Retype all of the items below word for word, leaving the pictures out of your answer.
--- start Data section ---
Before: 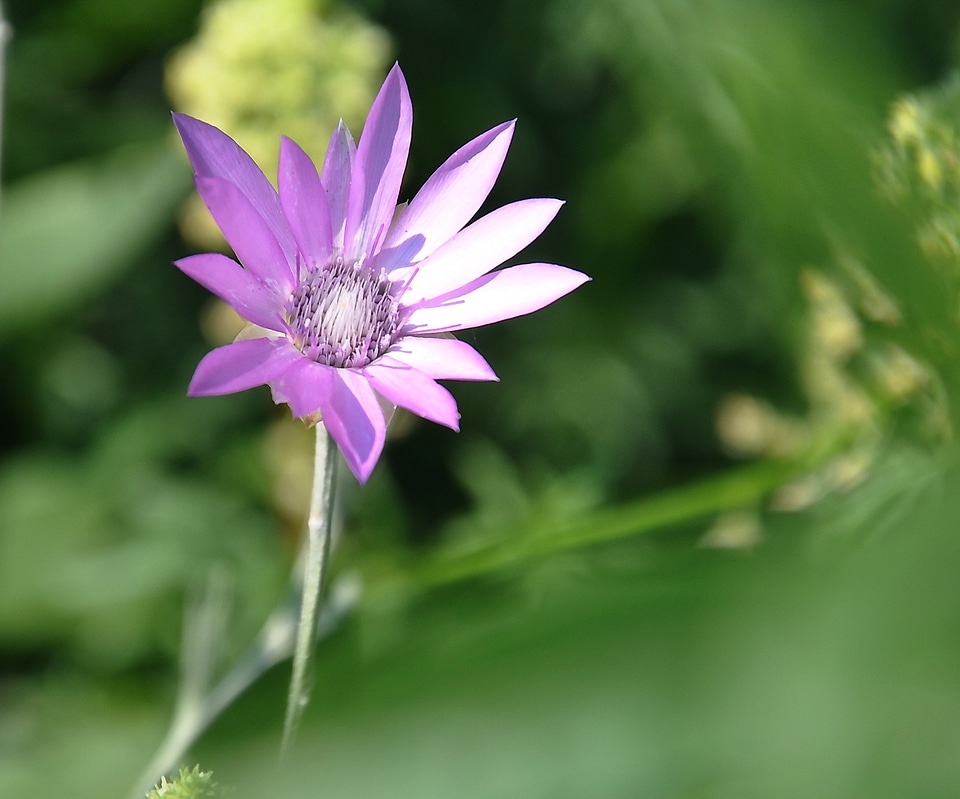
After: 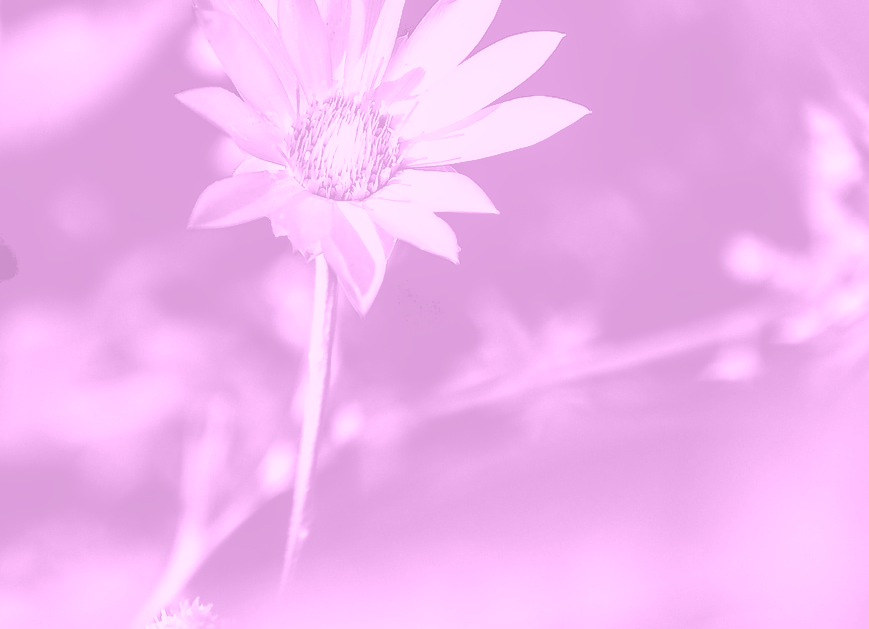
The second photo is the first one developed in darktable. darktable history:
exposure: compensate highlight preservation false
crop: top 20.916%, right 9.437%, bottom 0.316%
tone curve: curves: ch0 [(0, 0) (0.003, 0.156) (0.011, 0.156) (0.025, 0.161) (0.044, 0.161) (0.069, 0.161) (0.1, 0.166) (0.136, 0.168) (0.177, 0.179) (0.224, 0.202) (0.277, 0.241) (0.335, 0.296) (0.399, 0.378) (0.468, 0.484) (0.543, 0.604) (0.623, 0.728) (0.709, 0.822) (0.801, 0.918) (0.898, 0.98) (1, 1)], preserve colors none
local contrast: on, module defaults
colorize: hue 331.2°, saturation 75%, source mix 30.28%, lightness 70.52%, version 1
color balance: mode lift, gamma, gain (sRGB), lift [1.014, 0.966, 0.918, 0.87], gamma [0.86, 0.734, 0.918, 0.976], gain [1.063, 1.13, 1.063, 0.86]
--- end Data section ---
- Written reply -
Before: 
After: 
The second photo is the first one developed in darktable. darktable history:
exposure: compensate highlight preservation false
crop: top 20.916%, right 9.437%, bottom 0.316%
tone curve: curves: ch0 [(0, 0) (0.003, 0.156) (0.011, 0.156) (0.025, 0.161) (0.044, 0.161) (0.069, 0.161) (0.1, 0.166) (0.136, 0.168) (0.177, 0.179) (0.224, 0.202) (0.277, 0.241) (0.335, 0.296) (0.399, 0.378) (0.468, 0.484) (0.543, 0.604) (0.623, 0.728) (0.709, 0.822) (0.801, 0.918) (0.898, 0.98) (1, 1)], preserve colors none
local contrast: on, module defaults
colorize: hue 331.2°, saturation 75%, source mix 30.28%, lightness 70.52%, version 1
color balance: mode lift, gamma, gain (sRGB), lift [1.014, 0.966, 0.918, 0.87], gamma [0.86, 0.734, 0.918, 0.976], gain [1.063, 1.13, 1.063, 0.86]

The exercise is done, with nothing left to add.